November 8, 2023 – Diabetes is more common than many people think. According to the most recent figures, almost 156,000 North Hollanders currently have diabetes, which amounts to 5.4% of all residents in the province. There are, however, major local differences. In Den Helder, for example, this even concerns 7.4% of the inhabitants. This and more is evident from research that Independer conducted based on the most recent Vektis data in the run-up to World Diabetes Day (November 14).
There are proportionally fewer diabetics in North Holland than in other provinces. Only in Utrecht is the percentage lower (5.1%). The percentage is the highest in Drenthe. Here, 7.4% of residents have been diagnosed with diabetes.
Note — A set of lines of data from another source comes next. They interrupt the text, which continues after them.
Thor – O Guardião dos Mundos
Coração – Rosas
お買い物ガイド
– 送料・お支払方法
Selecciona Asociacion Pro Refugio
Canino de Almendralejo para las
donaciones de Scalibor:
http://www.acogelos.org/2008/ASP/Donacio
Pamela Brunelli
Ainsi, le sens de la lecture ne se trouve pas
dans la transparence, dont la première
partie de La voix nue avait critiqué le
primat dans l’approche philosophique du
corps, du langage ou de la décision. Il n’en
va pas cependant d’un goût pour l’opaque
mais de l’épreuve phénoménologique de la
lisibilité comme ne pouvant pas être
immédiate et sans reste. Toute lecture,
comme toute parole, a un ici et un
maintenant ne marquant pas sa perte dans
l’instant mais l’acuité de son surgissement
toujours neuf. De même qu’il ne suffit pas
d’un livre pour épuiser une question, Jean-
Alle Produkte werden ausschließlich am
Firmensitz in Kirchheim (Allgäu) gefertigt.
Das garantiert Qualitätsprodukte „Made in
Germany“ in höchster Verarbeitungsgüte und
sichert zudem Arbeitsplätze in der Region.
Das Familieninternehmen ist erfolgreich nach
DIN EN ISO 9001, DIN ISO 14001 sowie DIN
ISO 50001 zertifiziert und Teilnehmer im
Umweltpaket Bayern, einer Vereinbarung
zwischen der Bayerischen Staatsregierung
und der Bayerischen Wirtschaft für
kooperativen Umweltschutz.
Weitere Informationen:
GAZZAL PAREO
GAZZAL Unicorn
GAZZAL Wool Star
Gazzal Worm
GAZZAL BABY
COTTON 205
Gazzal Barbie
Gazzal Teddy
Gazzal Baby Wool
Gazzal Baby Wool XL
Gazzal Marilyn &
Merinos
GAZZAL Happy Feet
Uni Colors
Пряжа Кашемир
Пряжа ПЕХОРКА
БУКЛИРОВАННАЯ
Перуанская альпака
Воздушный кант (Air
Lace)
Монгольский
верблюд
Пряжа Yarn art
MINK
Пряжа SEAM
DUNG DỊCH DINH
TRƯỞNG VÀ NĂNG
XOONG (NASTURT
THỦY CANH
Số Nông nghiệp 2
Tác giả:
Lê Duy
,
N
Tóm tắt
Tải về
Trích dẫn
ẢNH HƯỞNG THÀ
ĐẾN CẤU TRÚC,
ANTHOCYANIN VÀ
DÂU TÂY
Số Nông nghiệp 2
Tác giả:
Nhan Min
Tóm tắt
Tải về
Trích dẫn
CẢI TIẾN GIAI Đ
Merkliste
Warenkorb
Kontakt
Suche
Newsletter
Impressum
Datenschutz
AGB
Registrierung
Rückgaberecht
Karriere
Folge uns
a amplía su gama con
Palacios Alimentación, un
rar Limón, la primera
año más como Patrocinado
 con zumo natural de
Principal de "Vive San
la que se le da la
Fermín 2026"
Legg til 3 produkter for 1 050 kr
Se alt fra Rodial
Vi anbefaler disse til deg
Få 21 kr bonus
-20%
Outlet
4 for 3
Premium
Relatively many people also have diabetes in Limburg (7.1%) and Groningen (6.8%).
Most diabetics live in these municipalities
There are major local differences within North Holland. According to the most recent figures, most people with diabetes live in Den Helder. In this municipality, 7.4% of the residents have diabetes. The percentage is also much higher in Purmerend than elsewhere in the province. The top 5 municipalities with the most diabetics:
- Den Helder: 7.4% of residents have diabetes
- Purmerend: 7.3% of the inhabitants have diabetes
- Heemskerk: 6.7% of the residents have diabetes
- Zaanstad: 6.3% of residents have diabetes
- Beverwijk and Velsen: 6.2% of the residents have diabetes
In Bloemendaal the percentage is the lowest (3.6%).
Price of medication rises for type 2 diabetes
The costs of diabetes medication have increased significantly in recent years. For example, someone with type 2 diabetes paid an average of 93.06 euros last year and in 2018 this was ‘only’ 35.57 euros. This is evident from research by Independer based on data from the Dutch Healthcare Institute. The two most common forms of diabetes are type 1 and type 2. The big difference is that type 1 is congenital and type 2 usually is not. Type 2 may be due to genes, but may also be related to lifestyle. In the Netherlands there are more than 1.1 million people with diabetes, 90% of whom have type 2 diabetes. If we look at the reimbursement that insurers paid to pharmacies for patients with type 2 diabetes, we see a significant increase. In 2018, this cost an average of 35.57 euros per user per year and in 2022 this would increase to 93.06 euros. This amounts to an increase of 161.7%. The price increase is based on the 28 prescribed medications for type 2 diabetes.
The picture looks different for people with type 1 diabetes. They need treatment with insulin and the costs for this injection have generally decreased in price. The average reimbursement for all types of insulin together decreased per user by an average of 14.13% between 2018 and 2022.
Costs are covered by the deductible
The medicines for diabetes type 1 and type 2 are reimbursed by basic insurance. “If you have type 2 diabetes, you usually do not need to inject insulin, but initially you only use medication. These medications are reimbursed, but unfortunately at the expense of your deductible. In some cases you also have to pay a personal contribution for your medicines, but this may differ per insurer. So pay close attention to the conditions before you compare or take out insurance,” says Mirjam Prins, health insurance expert at Independer.